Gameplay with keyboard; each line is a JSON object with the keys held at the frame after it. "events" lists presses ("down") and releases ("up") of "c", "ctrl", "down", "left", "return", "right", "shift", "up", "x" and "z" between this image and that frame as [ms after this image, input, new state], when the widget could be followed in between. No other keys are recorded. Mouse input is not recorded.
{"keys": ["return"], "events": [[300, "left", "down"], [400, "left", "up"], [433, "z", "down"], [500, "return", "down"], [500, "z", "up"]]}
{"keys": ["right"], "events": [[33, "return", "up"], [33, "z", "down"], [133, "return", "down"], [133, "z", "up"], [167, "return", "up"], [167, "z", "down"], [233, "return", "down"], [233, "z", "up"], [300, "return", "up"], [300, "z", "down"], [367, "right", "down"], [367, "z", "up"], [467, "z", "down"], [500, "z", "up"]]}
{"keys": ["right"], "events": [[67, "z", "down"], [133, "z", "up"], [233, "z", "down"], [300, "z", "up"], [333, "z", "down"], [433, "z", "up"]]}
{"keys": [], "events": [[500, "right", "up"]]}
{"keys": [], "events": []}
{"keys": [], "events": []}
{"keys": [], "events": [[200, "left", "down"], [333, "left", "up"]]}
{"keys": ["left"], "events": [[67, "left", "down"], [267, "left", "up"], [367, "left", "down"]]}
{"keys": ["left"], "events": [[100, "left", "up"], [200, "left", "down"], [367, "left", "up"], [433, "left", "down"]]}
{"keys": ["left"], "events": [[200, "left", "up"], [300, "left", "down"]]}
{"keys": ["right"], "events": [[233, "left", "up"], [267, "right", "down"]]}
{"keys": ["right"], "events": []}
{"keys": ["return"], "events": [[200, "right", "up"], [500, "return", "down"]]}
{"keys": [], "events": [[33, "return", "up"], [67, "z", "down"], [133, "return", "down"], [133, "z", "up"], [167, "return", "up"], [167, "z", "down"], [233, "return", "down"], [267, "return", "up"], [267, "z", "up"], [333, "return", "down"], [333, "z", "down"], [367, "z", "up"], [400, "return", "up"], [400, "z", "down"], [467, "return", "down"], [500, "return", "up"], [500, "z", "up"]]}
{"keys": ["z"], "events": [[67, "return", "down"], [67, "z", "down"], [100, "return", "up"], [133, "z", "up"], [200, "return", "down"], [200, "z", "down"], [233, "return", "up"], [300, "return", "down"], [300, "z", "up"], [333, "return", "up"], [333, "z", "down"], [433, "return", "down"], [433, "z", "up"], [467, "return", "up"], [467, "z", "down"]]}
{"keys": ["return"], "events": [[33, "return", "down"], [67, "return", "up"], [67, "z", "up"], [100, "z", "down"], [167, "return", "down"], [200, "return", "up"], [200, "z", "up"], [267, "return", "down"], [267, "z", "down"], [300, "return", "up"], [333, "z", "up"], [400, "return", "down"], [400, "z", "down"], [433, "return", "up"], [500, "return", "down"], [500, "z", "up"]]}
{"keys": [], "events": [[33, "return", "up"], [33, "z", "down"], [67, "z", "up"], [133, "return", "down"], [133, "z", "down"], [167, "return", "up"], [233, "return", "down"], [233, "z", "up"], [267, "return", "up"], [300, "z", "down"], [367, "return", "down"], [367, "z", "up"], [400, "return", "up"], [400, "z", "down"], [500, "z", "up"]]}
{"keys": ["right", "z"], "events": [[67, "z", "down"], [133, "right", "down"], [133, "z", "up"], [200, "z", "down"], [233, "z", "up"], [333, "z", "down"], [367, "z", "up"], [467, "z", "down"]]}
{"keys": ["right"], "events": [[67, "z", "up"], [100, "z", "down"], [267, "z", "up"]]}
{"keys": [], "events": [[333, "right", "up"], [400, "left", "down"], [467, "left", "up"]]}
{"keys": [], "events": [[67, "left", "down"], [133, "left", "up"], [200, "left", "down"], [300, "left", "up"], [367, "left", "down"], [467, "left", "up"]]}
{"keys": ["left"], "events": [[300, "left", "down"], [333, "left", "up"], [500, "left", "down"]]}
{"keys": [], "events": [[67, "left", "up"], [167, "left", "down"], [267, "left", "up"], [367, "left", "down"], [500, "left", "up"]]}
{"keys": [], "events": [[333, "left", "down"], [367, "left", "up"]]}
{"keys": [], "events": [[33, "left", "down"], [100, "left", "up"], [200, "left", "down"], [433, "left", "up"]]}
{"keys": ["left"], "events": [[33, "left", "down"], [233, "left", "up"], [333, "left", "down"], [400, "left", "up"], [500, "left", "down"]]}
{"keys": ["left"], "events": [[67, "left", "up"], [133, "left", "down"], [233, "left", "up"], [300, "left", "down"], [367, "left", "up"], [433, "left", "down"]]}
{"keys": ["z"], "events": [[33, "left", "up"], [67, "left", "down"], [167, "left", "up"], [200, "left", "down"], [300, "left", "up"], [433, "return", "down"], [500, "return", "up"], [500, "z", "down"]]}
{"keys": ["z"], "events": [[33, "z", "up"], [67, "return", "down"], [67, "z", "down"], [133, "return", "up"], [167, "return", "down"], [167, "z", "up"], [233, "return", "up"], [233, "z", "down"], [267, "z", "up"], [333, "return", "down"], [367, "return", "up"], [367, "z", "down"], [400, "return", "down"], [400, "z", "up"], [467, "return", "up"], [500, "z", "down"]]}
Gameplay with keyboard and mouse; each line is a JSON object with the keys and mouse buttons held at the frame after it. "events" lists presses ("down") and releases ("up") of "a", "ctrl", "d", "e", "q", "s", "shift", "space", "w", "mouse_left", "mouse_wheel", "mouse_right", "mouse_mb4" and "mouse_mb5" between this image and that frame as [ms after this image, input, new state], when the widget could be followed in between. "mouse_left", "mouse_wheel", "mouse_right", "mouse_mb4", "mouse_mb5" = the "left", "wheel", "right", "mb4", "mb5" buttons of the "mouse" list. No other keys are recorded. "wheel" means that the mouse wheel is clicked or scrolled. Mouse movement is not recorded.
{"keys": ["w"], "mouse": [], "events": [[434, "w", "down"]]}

:::::

WHAT THIS TASK INVOLVES: Every record above needs to be restated exactly.

EXERCISE ANSWER:
Gameplay with keyboard; each line is a JSON object with the keys held at the frame after it. "events" lists presses ("down") and releases ("up") of "c", "ctrl", "down", "left", "return", "right", "shift", "up", "x" and "z" between this image and that frame as [ms after this image, input, new state], when the widget could be followed in between. No other keys are recorded. Mouse input is not recorded.
{"keys": ["return"], "events": [[300, "left", "down"], [400, "left", "up"], [433, "z", "down"], [500, "return", "down"], [500, "z", "up"]]}
{"keys": ["right"], "events": [[33, "return", "up"], [33, "z", "down"], [133, "return", "down"], [133, "z", "up"], [167, "return", "up"], [167, "z", "down"], [233, "return", "down"], [233, "z", "up"], [300, "return", "up"], [300, "z", "down"], [367, "right", "down"], [367, "z", "up"], [467, "z", "down"], [500, "z", "up"]]}
{"keys": ["right"], "events": [[67, "z", "down"], [133, "z", "up"], [233, "z", "down"], [300, "z", "up"], [333, "z", "down"], [433, "z", "up"]]}
{"keys": [], "events": [[500, "right", "up"]]}
{"keys": [], "events": []}
{"keys": [], "events": []}
{"keys": [], "events": [[200, "left", "down"], [333, "left", "up"]]}
{"keys": ["left"], "events": [[67, "left", "down"], [267, "left", "up"], [367, "left", "down"]]}
{"keys": ["left"], "events": [[100, "left", "up"], [200, "left", "down"], [367, "left", "up"], [433, "left", "down"]]}
{"keys": ["left"], "events": [[200, "left", "up"], [300, "left", "down"]]}
{"keys": ["right"], "events": [[233, "left", "up"], [267, "right", "down"]]}
{"keys": ["right"], "events": []}
{"keys": ["return"], "events": [[200, "right", "up"], [500, "return", "down"]]}
{"keys": [], "events": [[33, "return", "up"], [67, "z", "down"], [133, "return", "down"], [133, "z", "up"], [167, "return", "up"], [167, "z", "down"], [233, "return", "down"], [267, "return", "up"], [267, "z", "up"], [333, "return", "down"], [333, "z", "down"], [367, "z", "up"], [400, "return", "up"], [400, "z", "down"], [467, "return", "down"], [500, "return", "up"], [500, "z", "up"]]}
{"keys": ["z"], "events": [[67, "return", "down"], [67, "z", "down"], [100, "return", "up"], [133, "z", "up"], [200, "return", "down"], [200, "z", "down"], [233, "return", "up"], [300, "return", "down"], [300, "z", "up"], [333, "return", "up"], [333, "z", "down"], [433, "return", "down"], [433, "z", "up"], [467, "return", "up"], [467, "z", "down"]]}
{"keys": ["return"], "events": [[33, "return", "down"], [67, "return", "up"], [67, "z", "up"], [100, "z", "down"], [167, "return", "down"], [200, "return", "up"], [200, "z", "up"], [267, "return", "down"], [267, "z", "down"], [300, "return", "up"], [333, "z", "up"], [400, "return", "down"], [400, "z", "down"], [433, "return", "up"], [500, "return", "down"], [500, "z", "up"]]}
{"keys": [], "events": [[33, "return", "up"], [33, "z", "down"], [67, "z", "up"], [133, "return", "down"], [133, "z", "down"], [167, "return", "up"], [233, "return", "down"], [233, "z", "up"], [267, "return", "up"], [300, "z", "down"], [367, "return", "down"], [367, "z", "up"], [400, "return", "up"], [400, "z", "down"], [500, "z", "up"]]}
{"keys": ["right", "z"], "events": [[67, "z", "down"], [133, "right", "down"], [133, "z", "up"], [200, "z", "down"], [233, "z", "up"], [333, "z", "down"], [367, "z", "up"], [467, "z", "down"]]}
{"keys": ["right"], "events": [[67, "z", "up"], [100, "z", "down"], [267, "z", "up"]]}
{"keys": [], "events": [[333, "right", "up"], [400, "left", "down"], [467, "left", "up"]]}
{"keys": [], "events": [[67, "left", "down"], [133, "left", "up"], [200, "left", "down"], [300, "left", "up"], [367, "left", "down"], [467, "left", "up"]]}
{"keys": ["left"], "events": [[300, "left", "down"], [333, "left", "up"], [500, "left", "down"]]}
{"keys": [], "events": [[67, "left", "up"], [167, "left", "down"], [267, "left", "up"], [367, "left", "down"], [500, "left", "up"]]}
{"keys": [], "events": [[333, "left", "down"], [367, "left", "up"]]}
{"keys": [], "events": [[33, "left", "down"], [100, "left", "up"], [200, "left", "down"], [433, "left", "up"]]}
{"keys": ["left"], "events": [[33, "left", "down"], [233, "left", "up"], [333, "left", "down"], [400, "left", "up"], [500, "left", "down"]]}
{"keys": ["left"], "events": [[67, "left", "up"], [133, "left", "down"], [233, "left", "up"], [300, "left", "down"], [367, "left", "up"], [433, "left", "down"]]}
{"keys": ["z"], "events": [[33, "left", "up"], [67, "left", "down"], [167, "left", "up"], [200, "left", "down"], [300, "left", "up"], [433, "return", "down"], [500, "return", "up"], [500, "z", "down"]]}
{"keys": ["z"], "events": [[33, "z", "up"], [67, "return", "down"], [67, "z", "down"], [133, "return", "up"], [167, "return", "down"], [167, "z", "up"], [233, "return", "up"], [233, "z", "down"], [267, "z", "up"], [333, "return", "down"], [367, "return", "up"], [367, "z", "down"], [400, "return", "down"], [400, "z", "up"], [467, "return", "up"], [500, "z", "down"]]}
Gameplay with keyboard and mouse; each line is a JSON object with the keys and mouse buttons held at the frame after it. "events" lists presses ("down") and releases ("up") of "a", "ctrl", "d", "e", "q", "s", "shift", "space", "w", "mouse_left", "mouse_wheel", "mouse_right", "mouse_mb4" and "mouse_mb5" between this image and that frame as [ms after this image, input, new state], when the widget could be followed in between. "mouse_left", "mouse_wheel", "mouse_right", "mouse_mb4", "mouse_mb5" = the "left", "wheel", "right", "mb4", "mb5" buttons of the "mouse" list. No other keys are recorded. "wheel" means that the mouse wheel is clicked or scrolled. Mouse movement is not recorded.
{"keys": ["w"], "mouse": [], "events": [[434, "w", "down"]]}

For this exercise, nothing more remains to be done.